— start DOCUMENT PASSAGE —
REDUCTIONS IN PAYMENTS BY THE COMPANY
5.1 Reduction of Potential Parachute Payments.
(a) If it is determined by Allstate’s independent auditors that any monetary or other benefit received or deemed received by Executive from the Company or any Affiliate pursuant to this Agreement or otherwise, whether or not in connection with a Change of Control (such monetary or other benefits collectively, the “Potential Parachute Payments”), is or will become subject to any excise tax under Section 4999 of the Code or any similar tax under any United States federal, state, local or other law other than Section 409A of the Code (such excise tax and all such similar taxes collectively, “Excise Taxes”), and reducing the Potential Parachute Payments would increase the aggregate amount received by Executive (after taking into consideration the payment of all income and Excise Taxes that would be owing as the result of the Potential Parachute Payments) the Company shall reduce the Potential Parachute Payments by the amount necessary to maximize such amounts for Executive. The reduction in Potential Parachute Payments will be determined on an after-tax basis in the following order:
(i) all amounts that are not deferred compensation for purposes of Section 409A of the Code, and
(ii) all amounts that are deferred compensation for purposes for Section 409A of the Code,
in each case such amounts to be reduced in the order that results in the greatest reduction in the amount valued as a “parachute payment” as that term is used in Section 280G of the Code and that results in the least economic impact to Executive as determined by Allstate’s independent auditors.
(b) For purposes of determining the amount of an Executive’s Change in Control Benefits on an after-tax basis, the Executive shall be deemed to be subject to the highest effective marginal rate of Taxes.
5.2 Determination by Auditors. The determination of Allstate’s independent auditors described in Section 5.1(a), including the detailed calculations of the amounts of the Potential Parachute Payments, and the assumptions relating thereto, shall be set forth in a written certificate of such auditors (the “Company Certificate”) delivered to Executive. Executive or the Company may at any time request the preparation and delivery to Executive of a Company Certificate. The Company shall cause the Company Certificate to be delivered to Executive as soon as reasonably possible after such request.
ARTICLE VI.
EXPENSES AND INTEREST
6.1 Legal and Other Expenses.
(a) If Executive incurs legal fees or other expenses (including expert witness and accounting fees) in an effort to determine, secure, preserve, establish entitlement to, or obtain benefits under this Agreement (collectively, “Legal and Other Expenses”), the Company shall, regardless of the outcome of such effort, pay or reimburse Executive for such Legal and Other Expenses in accordance with Section 6.1(b).
— end DOCUMENT PASSAGE —
— start EXTRACTED RECORDS —
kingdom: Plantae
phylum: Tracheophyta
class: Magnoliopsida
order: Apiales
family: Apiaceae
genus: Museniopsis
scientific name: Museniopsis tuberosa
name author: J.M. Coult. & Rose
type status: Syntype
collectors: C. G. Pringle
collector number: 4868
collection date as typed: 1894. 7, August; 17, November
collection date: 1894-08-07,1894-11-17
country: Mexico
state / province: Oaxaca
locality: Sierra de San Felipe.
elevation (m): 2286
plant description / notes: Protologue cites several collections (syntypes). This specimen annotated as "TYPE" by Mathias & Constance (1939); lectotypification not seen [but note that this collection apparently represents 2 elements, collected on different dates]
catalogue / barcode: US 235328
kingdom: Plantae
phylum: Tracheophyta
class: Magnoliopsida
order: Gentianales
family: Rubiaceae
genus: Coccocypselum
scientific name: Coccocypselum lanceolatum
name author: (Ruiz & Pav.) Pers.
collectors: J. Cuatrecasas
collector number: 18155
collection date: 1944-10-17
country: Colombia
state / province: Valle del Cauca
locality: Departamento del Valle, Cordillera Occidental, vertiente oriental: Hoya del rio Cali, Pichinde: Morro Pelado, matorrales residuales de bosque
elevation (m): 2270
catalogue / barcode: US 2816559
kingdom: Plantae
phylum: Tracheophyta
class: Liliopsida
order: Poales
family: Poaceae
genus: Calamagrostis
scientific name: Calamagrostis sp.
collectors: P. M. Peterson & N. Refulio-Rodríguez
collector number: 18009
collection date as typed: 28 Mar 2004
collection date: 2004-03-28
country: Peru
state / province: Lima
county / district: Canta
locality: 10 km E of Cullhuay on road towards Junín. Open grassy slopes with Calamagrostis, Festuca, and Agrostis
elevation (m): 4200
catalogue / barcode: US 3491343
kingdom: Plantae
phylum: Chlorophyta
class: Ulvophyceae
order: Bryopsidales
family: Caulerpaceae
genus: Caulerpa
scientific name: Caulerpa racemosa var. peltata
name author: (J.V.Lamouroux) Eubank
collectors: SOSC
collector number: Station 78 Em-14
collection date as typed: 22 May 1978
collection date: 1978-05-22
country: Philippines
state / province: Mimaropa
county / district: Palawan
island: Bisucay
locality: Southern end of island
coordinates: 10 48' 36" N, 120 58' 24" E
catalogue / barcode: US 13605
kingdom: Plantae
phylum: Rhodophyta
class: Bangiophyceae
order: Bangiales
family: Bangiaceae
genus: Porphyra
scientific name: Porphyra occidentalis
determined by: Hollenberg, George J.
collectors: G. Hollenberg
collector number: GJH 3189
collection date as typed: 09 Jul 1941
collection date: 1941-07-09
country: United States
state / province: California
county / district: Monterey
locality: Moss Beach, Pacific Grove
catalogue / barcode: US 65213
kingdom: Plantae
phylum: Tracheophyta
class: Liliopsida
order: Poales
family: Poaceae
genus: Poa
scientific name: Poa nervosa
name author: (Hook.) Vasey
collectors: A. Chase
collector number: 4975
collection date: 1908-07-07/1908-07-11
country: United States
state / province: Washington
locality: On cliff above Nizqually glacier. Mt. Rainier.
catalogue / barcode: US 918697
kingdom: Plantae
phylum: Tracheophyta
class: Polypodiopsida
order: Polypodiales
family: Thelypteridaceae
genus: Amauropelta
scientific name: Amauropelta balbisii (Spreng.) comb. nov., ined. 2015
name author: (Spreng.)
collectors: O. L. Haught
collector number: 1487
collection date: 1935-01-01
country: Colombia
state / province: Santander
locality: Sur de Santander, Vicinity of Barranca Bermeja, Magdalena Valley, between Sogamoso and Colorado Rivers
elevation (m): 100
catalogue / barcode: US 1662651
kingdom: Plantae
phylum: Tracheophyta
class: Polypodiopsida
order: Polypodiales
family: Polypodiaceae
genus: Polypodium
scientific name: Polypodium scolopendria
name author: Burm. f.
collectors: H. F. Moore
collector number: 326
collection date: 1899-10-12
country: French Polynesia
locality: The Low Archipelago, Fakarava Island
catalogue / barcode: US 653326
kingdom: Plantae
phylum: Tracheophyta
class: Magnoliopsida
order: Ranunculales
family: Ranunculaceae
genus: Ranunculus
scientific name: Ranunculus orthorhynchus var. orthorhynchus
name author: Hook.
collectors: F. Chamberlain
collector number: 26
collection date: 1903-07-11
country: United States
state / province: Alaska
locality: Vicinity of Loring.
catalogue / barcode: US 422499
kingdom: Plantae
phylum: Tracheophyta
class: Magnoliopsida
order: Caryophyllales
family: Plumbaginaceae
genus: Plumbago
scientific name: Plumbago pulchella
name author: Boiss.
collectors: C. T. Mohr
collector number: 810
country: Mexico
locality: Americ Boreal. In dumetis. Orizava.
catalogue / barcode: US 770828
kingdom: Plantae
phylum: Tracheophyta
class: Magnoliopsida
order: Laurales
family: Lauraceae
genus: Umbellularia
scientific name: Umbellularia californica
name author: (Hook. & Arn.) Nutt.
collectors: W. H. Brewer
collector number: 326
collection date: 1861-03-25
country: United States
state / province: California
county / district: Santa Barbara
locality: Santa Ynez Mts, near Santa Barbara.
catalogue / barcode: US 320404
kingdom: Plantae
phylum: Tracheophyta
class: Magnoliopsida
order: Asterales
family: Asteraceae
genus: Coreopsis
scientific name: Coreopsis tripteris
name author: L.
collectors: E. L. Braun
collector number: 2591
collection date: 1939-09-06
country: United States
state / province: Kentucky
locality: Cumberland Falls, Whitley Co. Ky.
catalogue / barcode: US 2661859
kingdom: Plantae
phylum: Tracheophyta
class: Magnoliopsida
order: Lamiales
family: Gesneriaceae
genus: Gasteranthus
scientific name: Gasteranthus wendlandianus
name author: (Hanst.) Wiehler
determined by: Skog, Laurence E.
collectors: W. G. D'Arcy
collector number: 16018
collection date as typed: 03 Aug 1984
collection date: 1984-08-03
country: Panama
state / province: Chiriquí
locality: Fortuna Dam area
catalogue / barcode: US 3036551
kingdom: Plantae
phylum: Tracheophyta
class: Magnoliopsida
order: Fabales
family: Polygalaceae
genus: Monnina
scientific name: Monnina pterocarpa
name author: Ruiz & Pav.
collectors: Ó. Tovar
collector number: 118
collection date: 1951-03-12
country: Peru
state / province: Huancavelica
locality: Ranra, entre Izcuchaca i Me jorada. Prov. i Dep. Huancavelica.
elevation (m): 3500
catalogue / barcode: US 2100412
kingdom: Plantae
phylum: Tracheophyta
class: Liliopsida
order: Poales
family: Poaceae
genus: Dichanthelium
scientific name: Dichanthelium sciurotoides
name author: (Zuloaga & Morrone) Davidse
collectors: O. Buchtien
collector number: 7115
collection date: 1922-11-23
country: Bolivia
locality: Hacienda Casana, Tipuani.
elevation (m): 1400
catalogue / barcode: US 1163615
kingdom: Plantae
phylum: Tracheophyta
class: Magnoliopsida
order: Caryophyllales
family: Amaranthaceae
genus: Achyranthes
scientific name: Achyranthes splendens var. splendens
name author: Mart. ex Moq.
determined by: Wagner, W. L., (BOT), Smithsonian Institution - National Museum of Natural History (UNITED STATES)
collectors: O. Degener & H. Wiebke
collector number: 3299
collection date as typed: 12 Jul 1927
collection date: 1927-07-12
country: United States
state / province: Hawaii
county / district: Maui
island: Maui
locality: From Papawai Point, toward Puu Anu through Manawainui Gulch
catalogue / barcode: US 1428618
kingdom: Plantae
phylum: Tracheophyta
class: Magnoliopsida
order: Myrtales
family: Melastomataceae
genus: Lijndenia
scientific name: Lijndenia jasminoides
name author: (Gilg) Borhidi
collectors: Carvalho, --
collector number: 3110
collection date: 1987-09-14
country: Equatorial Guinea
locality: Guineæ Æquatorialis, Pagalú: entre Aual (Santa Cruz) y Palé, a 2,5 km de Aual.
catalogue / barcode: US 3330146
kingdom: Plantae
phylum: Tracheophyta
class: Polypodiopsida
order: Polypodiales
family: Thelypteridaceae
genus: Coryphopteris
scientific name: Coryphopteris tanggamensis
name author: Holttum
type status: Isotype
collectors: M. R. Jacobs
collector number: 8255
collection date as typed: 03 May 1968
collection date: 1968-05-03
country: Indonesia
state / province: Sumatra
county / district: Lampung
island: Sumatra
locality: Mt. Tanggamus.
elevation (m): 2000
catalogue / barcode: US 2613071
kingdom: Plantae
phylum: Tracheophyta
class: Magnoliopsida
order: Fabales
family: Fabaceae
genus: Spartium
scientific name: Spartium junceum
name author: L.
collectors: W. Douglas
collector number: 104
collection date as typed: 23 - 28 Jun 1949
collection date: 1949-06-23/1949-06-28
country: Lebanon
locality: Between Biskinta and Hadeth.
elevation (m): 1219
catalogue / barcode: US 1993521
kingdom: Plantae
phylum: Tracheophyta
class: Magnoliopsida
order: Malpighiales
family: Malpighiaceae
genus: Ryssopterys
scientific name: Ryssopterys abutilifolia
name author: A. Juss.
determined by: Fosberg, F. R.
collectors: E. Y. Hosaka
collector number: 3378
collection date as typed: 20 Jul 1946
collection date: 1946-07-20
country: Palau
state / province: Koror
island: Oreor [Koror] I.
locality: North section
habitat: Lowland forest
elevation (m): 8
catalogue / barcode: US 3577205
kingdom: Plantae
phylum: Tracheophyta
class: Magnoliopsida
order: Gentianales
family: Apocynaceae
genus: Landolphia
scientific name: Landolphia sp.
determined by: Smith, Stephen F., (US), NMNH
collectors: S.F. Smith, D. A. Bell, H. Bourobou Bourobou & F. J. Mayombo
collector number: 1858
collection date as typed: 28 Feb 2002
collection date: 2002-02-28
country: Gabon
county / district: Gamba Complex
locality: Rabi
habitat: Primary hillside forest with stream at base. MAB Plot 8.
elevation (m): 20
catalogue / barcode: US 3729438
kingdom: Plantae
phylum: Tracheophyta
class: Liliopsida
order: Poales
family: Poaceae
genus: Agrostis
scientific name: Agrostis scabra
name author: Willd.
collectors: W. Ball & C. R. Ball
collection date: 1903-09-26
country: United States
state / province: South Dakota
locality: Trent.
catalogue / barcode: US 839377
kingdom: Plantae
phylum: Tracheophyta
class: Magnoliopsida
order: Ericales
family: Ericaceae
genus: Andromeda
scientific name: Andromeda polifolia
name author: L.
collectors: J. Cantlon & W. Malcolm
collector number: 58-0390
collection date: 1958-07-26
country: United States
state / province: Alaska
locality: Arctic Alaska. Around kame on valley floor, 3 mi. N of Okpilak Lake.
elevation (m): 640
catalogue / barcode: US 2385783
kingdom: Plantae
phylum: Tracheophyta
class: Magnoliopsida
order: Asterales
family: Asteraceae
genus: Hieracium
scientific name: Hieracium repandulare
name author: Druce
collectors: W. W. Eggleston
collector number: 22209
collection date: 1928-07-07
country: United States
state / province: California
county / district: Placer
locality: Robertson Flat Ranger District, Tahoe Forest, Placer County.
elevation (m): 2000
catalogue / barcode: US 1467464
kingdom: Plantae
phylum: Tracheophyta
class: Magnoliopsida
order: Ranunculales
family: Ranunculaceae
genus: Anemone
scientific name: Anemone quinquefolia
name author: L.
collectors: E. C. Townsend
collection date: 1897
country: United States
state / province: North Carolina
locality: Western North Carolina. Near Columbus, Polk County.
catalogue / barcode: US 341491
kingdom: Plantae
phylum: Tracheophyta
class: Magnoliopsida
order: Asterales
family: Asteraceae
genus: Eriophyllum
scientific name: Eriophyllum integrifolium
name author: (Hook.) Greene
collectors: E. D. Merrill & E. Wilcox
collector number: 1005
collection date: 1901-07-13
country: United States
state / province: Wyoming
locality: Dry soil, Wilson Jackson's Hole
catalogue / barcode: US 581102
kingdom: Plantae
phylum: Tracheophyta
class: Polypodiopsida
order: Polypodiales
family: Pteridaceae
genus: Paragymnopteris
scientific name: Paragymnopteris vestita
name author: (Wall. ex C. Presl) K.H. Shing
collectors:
— end EXTRACTED RECORDS —
WHAT IS ASKED:
**1.** Do these statements agree with the agreement passage? For each, answer yes or no and quote the deciding words verbatim.
(a) Allstate’s independent auditors determine whether the Potential Parachute Payments are subject to Excise Taxes.
(b) Amounts that are deferred compensation under Section 409A of the Code are reduced before amounts that are not.
(c) The Company pays Executive’s Legal and Other Expenses only if Executive’s effort succeeds.
**2.** In the agreement passage, what is the written certificate of Allstate’s independent auditors called?
**3.** Can you carry the agreement passage on from its final sentence, keeping its legal style?
The records play no part here; only the agreement passage is used.

RESPONSES IN ORDER:
**1.**
(a) Yes: "If it is determined by Allstate’s independent auditors that any monetary or other benefit received or deemed received by Executive"
(b) No: "(i) all amounts that are not deferred compensation for purposes of Section 409A of the Code, and"
(c) No: "regardless of the outcome of such effort"

**2.** The Company Certificate.

**3.**
(b) All Legal and Other Expenses shall be paid or reimbursed on a monthly basis within 10 days after Allstate’s receipt of Executive’s written request accompanied by evidence that such Legal and Other Expenses were incurred.
(c) If Executive does not prevail (after exhaustion of all available judicial remedies) in respect of a claim by Executive or by the Company hereunder, and the Company establishes before a court of competent jurisdiction, by clear and convincing evidence, that Executive had no reasonable basis for his claim hereunder, or for his response to the Company’s claim hereunder, or acted in bad faith, no further payment of or reimbursement for Legal and Other Expenses shall be due to Executive in respect of such claim and Executive shall refund any amounts previously paid or reimbursed hereunder with respect to such claim.
6.2 Interest. If the Company does not pay an amount due to Executive under this Agreement within five business days after such amount first became due and owing, interest shall accrue on such amount from the date it became due and owing until the date of payment at an annual rate equal to 200 basis points above the base commercial lending rate published in The Wall Street Journal in effect from time to time during the period of such nonpayment.
ARTICLE VII.
NO SET-OFF OR MITIGATION
7.1 No Set-off by Company. Executive’s right to receive when due the payments and other benefits provided for under this Agreement is absolute, unconditional and subject to no set-off, counterclaim or legal or equitable defense. Time is of the essence in the performance by the Company of its obligations under this Agreement. Any claim that the Company may have against Executive, whether for a breach of this Agreement or otherwise, shall be brought in a separate action or proceeding and not as part of any action or proceeding brought by Executive to enforce any rights against the Company under this Agreement, except if (i) the Company’s claim is determined by a court to be a compulsory counterclaim under applicable law or (ii) if a court determines that the Company would otherwise be materially prejudiced if its claim were to be brought in a separate action.
7.2 No Mitigation. Executive shall not have any duty to mitigate the amounts payable by the Company under this Agreement by seeking new employment or self-employment following termination. Except as specifically otherwise provided in this Agreement, all amounts
payable pursuant to this Agreement shall be paid without reduction regardless of any amounts of salary, compensation or other amounts that may be paid or payable to Executive as the result of Executive’s employment by another employer or self-employment.
ARTICLE VIII.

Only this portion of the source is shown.